TASK OBJECTIVE:
In the listing below, count the lines that contain the string "right", matching uppercase and lowercase exactly. Reply with the number alone.

INPUT FOR THIS TASK:

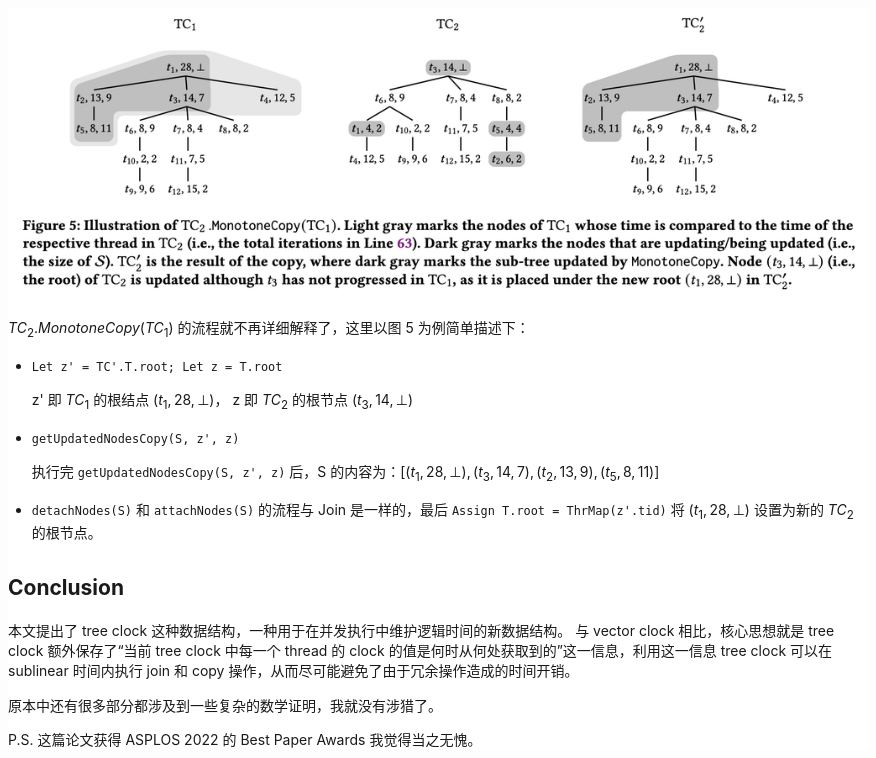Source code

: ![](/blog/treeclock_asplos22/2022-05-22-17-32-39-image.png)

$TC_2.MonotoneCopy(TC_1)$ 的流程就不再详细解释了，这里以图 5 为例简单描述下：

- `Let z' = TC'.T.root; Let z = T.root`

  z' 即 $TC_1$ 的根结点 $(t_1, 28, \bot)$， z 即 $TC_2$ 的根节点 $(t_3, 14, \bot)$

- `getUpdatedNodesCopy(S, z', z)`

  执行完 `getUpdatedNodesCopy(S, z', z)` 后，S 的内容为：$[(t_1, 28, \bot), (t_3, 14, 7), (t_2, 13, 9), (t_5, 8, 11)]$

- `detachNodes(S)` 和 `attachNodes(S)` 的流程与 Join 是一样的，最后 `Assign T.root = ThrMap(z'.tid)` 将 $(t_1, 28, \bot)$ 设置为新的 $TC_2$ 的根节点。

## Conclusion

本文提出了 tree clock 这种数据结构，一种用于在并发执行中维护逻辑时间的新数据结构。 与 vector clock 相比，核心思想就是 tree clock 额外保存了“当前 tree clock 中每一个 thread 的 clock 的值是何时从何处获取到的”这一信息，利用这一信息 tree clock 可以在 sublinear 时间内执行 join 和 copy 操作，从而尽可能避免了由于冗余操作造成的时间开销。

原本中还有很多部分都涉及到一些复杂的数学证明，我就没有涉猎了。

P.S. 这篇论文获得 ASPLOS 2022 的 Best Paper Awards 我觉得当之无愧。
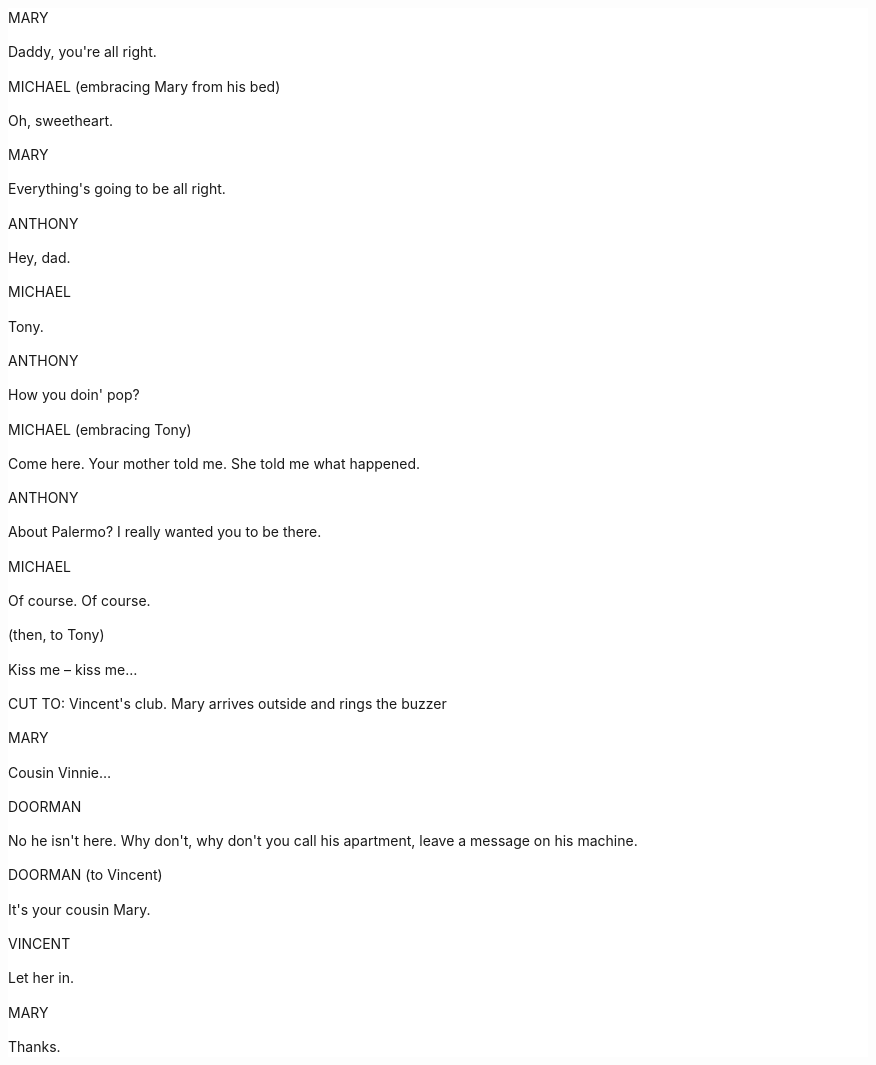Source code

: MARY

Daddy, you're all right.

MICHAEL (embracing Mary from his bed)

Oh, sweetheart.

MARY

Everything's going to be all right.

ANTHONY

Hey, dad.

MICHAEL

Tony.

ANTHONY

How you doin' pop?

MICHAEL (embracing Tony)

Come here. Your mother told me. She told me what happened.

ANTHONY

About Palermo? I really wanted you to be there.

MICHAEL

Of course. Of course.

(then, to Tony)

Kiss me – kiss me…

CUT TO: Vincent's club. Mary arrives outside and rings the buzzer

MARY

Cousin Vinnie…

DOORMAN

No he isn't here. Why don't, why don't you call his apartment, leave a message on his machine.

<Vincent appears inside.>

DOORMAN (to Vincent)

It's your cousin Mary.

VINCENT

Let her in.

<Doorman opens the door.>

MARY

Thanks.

RESPONSE AREA:
2